Physical characteristics
- Source: Little Squam Lake
- • location: Ashland
- • coordinates: 43°43′7″N 71°37′7″W﻿ / ﻿43.71861°N 71.61861°W
- • elevation: 570 ft (170 m)
- Mouth: Pemigewasset River
- • location: New Hampton
- • coordinates: 43°40′59″N 71°38′54″W﻿ / ﻿43.68306°N 71.64833°W
- • elevation: 450 ft (140 m)
- Length: 3.6 mi (5.8 km)

Basin features
- • left: Ames Brook
- • right: Owl Brook

= Squam River =

The Squam River is a 3.6 mi river located in central New Hampshire in the United States. The river is the outlet of Squam Lake, the second-largest lake in New Hampshire, and it is a tributary of the Pemigewasset River, which itself is a tributary of the Merrimack River.

The Squam River first appears as a narrow channel in Holderness, New Hampshire, between Squam Lake and Little Squam Lake downstream. The two lakes have the same elevation, due to a dam below the outlet to Little Squam, so the river in Holderness village is not free-flowing. Below Little Squam Lake the river proceeds south for over a mile before reaching the dam which controls the two lakes' water level. Below this point, the river quickly reaches the backwater from a mill dam in the town of Ashland.
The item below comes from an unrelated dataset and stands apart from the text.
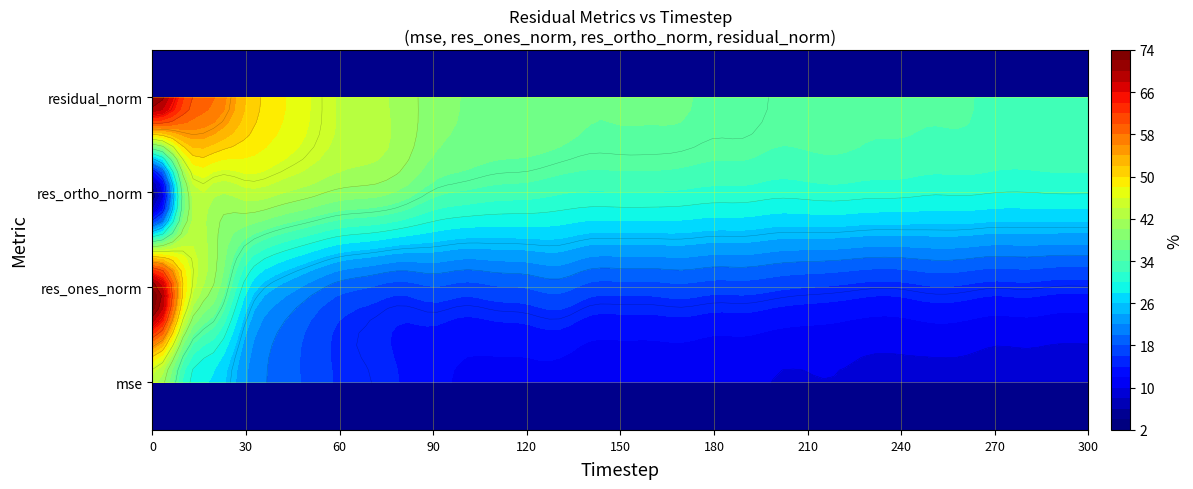

List the series in order of their peak value, lowest first.

mse, res_ortho_norm, res_ones_norm, residual_norm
In Ashland, the river drops 50 ft in 0.2 mi, sufficient to provide hydropower for numerous industries when the town originally grew in the 19th century. Below the center of town, the river wanders southeast under railroad tracks and Interstate 93 and past the Ashland sewage treatment plant before entering the Pemigewasset River in the northwest corner of the town of New Hampton.